▶ [Exercise set]:
1. In the passage on antioxidant properties, what was the reducing power in the CUPRAC assays for the 2012 season?
2. Print the passage on antioxidant properties from "TPC, total phenolic" to "metal chelating activity.".
3. Using the passage on antioxidant properties, decide whether each statement agrees with it, answering yes or no and quoting the words that settle it. (a) The metal chelating ability was stronger in 2013 than in 2012. (b) Most of the antioxidant capacities changed between the two growing years. (c) Earlier studies found clear correlations between total phenolics and in vitro antioxidant properties.

▶ [Passage provided]:
■ ■ ■ ■
TPC, total phenolic content; TCC, total carotenoid content; TFC, total flavonoid content; Phosp., phosphomolybdenum activity; Metal Chelat., metal chelating activity.

The in vitro antioxidant properties were then evaluated through different complementary approaches, namely radical quenching (ABTS and DPPH), reducing power (CUPRAC, FRAP, and phosphomolybdenum), and metal chelating assays. The antioxidant properties, particularly DPPH, CUPRAC, and metal chelating properties, were influenced by the sample’s origin and season of growth. For example, the reducing power in CUPRAC assays in the season 2012 (34.39 mg TE/g) was significantly higher than in 2013 (30.84 mg TE/g). Conversely, the metal chelating ability in the growth year 2013 (16.60 mg EDTAE/g) was stronger than in 2012 (14.77 mg EDTAE/g). In contrast to the TPC, most of the antioxidant capacities did not change between the two growing years. This result may be related to the possible contribution by non-phenolic antioxidants such as carotenoids, tocopherol, and vitamin C (Sharma et al., 2021) as well as synergistic or antagonistic interactions between them. Indeed, previous studies reported no clear correlations between total phenolics and in vitro antioxidant properties (Yu et al., 2021).
■ ■ ■ ■
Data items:
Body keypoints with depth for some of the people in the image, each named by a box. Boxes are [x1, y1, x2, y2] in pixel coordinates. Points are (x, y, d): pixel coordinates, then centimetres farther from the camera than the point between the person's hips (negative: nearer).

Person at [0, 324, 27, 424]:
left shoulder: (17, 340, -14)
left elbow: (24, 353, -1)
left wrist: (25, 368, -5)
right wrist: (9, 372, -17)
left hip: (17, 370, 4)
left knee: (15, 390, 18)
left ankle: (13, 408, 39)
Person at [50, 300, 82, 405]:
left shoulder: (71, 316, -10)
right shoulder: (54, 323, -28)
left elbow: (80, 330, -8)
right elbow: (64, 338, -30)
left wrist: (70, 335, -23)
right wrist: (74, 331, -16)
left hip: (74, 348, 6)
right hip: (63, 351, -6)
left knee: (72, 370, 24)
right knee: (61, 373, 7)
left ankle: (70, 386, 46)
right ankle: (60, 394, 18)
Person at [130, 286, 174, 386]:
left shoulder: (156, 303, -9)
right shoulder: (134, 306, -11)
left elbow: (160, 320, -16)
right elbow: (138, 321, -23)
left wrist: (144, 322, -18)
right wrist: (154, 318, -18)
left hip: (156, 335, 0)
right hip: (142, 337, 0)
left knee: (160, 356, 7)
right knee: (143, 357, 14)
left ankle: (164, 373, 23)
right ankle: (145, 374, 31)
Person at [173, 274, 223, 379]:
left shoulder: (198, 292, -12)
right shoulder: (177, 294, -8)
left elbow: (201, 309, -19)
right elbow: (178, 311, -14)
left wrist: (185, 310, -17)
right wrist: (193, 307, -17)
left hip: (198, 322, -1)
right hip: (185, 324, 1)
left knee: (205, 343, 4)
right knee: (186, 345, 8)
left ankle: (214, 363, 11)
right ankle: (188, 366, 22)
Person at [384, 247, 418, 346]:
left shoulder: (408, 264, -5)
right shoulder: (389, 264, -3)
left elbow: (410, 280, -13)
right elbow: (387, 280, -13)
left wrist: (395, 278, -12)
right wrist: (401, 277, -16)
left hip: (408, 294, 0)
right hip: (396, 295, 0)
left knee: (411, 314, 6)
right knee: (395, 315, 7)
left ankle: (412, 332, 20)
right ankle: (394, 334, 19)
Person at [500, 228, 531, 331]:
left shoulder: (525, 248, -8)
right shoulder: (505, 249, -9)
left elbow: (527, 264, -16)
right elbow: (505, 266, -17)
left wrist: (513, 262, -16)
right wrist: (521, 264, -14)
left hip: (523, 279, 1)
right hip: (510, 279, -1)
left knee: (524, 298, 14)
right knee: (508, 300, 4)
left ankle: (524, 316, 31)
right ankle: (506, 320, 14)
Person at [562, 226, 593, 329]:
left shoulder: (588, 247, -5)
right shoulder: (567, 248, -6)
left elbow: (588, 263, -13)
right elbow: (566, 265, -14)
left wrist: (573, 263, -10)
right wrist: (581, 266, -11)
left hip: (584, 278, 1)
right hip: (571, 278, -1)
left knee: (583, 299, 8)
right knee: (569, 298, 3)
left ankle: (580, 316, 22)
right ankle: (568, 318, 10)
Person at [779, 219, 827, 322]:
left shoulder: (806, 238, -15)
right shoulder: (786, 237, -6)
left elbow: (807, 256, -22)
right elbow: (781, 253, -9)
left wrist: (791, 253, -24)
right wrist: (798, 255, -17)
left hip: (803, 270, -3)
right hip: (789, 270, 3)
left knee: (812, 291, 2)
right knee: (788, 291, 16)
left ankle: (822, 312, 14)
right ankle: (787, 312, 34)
■ ■ ■ ■
▶ [Answers for the tasks]:
1. 34.39 mg TE/g

2.
TPC, total phenolic content; TCC, total carotenoid content; TFC, total flavonoid content; Phosp., phosphomolybdenum activity; Metal Chelat., metal chelating activity.

3.
(a) Yes: "the metal chelating ability in the growth year 2013 (16.60 mg EDTAE/g) was stronger than in 2012 (14.77 mg EDTAE/g)"
(b) No: "most of the antioxidant capacities did not change between the two growing years"
(c) No: "previous studies reported no clear correlations between total phenolics and in vitro antioxidant properties"